Higher line counts will carry much finer detail, but at the expense of moiré and tone transition. Lower line counts are easier to carry tone and minimize moiré, but not so good at carrying fine detail. Like so many parts of process color, we must take a balancing position between the two.
The subject of dot shape comes up with every discussion of halftone printing, usually evolving into two main subjects—the effect of halftone selection on dot gain and moiré generation. There are many misunderstood and downright incorrect assumptions made regarding common halftone practices.
The choice of dot is determined by how the midtones (where the dot joins adjacent dots at the corners) behave. This is a huge problem for our printing process. When the corners of the joining dots connect, they immediately bleed together. We know this as dot gain. The associated, simultaneous corner growth is referred to as “midtone jump.” The geometry of the joining corners, combined with the high viscosity of screen printing inks contribute to how much midtone jump you experience.
The dot percentage for the dot being formed is determined by the tone value of the image in the area. There are countless combinations of how dot shape is determined; the most common are round, square, diamond and elliptical. The best choices for screen printing are diamond and elliptical, as they are developed to overcome the excessive dot gain of round and square dots.
Not everything is good with these dot shapes. Both are particularly susceptible to moiré.
The flatter dot also creates a more visible halftone pattern. This can be particularly distressing in areas such as a sky gradient or a flesh tone. Careful selection of the halftone angle set can help to minimize these visual disturbances.
The formation of the halftone dot shape is controlled by the resolution of the output device—the minimum output resolution must be 16 times the halftone lpi in order to take advantage of all 255 tonal values possible. (I.e., in the case of a 50 line halftone, the minimum output resolution would be 800; 16 * 50 = 800.)
Since most inkjet output is at 720 dpi or higher, this is not too much of an issue. What little tone range is lost at the expense of output resolution is pretty much hidden by other printing factors. Very low output resolution (400 dpi) reduces the number of tone steps you can reproduce.

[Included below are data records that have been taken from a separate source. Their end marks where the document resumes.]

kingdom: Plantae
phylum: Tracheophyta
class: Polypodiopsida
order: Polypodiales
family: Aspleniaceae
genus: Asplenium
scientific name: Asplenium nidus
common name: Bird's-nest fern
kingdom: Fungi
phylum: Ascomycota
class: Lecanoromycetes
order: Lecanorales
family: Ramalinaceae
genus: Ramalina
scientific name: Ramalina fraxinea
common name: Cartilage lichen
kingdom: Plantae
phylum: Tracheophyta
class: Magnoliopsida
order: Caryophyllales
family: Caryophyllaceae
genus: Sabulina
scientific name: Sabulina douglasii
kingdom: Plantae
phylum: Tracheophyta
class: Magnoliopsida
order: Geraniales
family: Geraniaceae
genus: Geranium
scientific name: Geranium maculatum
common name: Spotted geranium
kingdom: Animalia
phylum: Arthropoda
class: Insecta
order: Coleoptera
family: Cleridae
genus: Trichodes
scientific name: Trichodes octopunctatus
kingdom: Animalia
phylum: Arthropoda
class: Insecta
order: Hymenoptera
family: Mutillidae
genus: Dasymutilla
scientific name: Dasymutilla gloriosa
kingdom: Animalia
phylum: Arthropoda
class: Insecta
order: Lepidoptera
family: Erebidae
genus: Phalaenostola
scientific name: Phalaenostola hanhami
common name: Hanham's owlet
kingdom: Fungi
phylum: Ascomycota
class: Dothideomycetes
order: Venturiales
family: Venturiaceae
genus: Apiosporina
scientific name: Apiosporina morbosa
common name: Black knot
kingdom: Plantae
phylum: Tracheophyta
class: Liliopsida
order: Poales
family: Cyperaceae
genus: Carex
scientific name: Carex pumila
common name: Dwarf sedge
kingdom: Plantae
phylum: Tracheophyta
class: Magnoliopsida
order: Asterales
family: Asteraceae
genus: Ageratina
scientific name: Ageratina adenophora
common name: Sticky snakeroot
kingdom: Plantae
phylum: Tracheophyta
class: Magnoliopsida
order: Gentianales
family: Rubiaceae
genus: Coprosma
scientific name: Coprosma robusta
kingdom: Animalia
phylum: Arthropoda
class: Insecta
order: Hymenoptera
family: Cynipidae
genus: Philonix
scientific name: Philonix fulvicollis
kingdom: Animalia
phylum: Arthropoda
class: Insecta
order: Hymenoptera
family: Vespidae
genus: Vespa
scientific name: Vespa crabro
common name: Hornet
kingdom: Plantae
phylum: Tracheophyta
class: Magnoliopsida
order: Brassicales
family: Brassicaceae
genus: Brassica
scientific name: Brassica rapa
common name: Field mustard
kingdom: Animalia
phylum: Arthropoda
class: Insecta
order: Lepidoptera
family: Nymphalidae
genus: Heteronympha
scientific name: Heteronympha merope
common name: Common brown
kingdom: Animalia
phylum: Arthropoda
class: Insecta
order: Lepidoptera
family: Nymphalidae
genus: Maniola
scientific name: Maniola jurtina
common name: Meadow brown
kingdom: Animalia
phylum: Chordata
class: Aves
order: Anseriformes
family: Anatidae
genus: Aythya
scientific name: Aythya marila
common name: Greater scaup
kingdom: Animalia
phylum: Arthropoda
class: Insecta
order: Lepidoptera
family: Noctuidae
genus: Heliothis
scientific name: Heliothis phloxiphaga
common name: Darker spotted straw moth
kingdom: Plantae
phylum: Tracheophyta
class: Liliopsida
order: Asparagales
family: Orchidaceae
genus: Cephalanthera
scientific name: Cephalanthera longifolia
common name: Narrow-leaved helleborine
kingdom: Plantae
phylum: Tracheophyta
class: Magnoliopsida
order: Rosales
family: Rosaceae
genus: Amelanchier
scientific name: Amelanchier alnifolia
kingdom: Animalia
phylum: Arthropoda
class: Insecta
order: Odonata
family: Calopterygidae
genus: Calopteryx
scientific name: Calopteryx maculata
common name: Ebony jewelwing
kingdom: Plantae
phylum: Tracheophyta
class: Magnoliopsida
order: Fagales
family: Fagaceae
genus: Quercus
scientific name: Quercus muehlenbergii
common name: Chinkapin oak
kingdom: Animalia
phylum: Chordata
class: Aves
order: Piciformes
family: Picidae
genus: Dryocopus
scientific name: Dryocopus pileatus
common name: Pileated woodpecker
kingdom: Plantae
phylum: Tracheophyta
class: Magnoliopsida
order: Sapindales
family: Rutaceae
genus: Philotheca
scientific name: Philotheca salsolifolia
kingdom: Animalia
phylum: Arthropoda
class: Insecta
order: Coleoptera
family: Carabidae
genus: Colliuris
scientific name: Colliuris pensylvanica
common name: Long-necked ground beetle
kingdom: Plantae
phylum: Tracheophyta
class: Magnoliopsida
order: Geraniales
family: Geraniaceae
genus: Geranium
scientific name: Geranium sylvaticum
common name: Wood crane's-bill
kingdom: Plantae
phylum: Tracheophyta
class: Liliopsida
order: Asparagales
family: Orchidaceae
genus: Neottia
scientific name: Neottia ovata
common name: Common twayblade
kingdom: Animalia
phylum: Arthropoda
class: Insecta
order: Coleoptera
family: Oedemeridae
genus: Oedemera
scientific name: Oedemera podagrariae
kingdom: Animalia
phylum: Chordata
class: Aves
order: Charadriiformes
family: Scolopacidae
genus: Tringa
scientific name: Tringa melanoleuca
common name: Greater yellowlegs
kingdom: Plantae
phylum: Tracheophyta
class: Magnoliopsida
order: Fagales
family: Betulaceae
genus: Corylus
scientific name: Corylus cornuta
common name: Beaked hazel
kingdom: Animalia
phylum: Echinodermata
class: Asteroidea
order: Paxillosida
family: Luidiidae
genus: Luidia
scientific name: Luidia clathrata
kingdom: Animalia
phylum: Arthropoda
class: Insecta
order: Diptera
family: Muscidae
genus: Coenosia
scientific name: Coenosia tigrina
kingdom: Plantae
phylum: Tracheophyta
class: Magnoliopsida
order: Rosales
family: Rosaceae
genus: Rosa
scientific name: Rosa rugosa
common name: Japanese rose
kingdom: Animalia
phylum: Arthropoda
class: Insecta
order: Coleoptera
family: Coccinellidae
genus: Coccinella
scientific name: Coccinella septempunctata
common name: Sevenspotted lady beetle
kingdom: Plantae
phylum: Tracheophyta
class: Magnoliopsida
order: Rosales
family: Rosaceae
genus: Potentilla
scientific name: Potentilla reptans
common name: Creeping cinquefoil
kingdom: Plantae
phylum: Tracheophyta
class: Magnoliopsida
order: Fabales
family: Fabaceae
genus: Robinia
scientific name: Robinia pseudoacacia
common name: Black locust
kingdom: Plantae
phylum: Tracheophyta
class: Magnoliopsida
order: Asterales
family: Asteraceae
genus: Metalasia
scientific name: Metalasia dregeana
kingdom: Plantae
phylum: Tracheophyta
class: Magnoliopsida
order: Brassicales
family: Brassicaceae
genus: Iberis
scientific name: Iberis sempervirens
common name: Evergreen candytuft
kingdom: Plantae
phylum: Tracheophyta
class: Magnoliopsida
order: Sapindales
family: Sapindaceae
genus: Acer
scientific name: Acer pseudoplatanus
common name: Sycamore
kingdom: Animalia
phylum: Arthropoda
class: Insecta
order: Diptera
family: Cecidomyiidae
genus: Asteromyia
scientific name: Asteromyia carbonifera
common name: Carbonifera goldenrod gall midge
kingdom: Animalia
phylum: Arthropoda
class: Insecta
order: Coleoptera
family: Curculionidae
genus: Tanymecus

The real challenge comes when low-resolution devices attempt to render complex angles and transition shapes. In many cases, it’s not possible to form the desired halftone dot. The dot that is formed is misshaped and irregular.
Under magnification, the dots appear to have “nibs.” These nibs are easily blocked by mesh treads, resulting in highly irregular and unpredictable moiré patterns. About the only solution is to use the finest thread diameter you can obtain in an effort to minimize the interference.
There are two schools of thought when selecting screen angles (those that coincide with the mesh threads and the mesh knuckles). The first is to select a single angle for all colors. This is done to minimize moiré and other variables.
The two best angles (mathematically) for moiré reduction are 22.5 and 67.5 degrees. The worst angles for moiré are 0, 45 and 90 degrees as they present the highest likelihood of threads or knuckles blocking the halftone dot opening. The two best angles are exactly halfway between these conflict angles.
The second choice is to select an angle set that will form a rosette pattern when all the colors are printed. The rosette pattern increases the range of color you can reproduce. If you are a real pro, and have critical colors and transitions, this is the choice I would recommend.
The angle choices for optimum rosette formation and minimum moiré are as follows:
Yellow 5 degrees
Magenta 20 degrees
Cyan 80 degrees
Black 50 degrees
If you experience moiré in the black screen, it’s acceptable to swap angles with the cyan; resulting in black at 80 degrees and cyan at 50 degrees.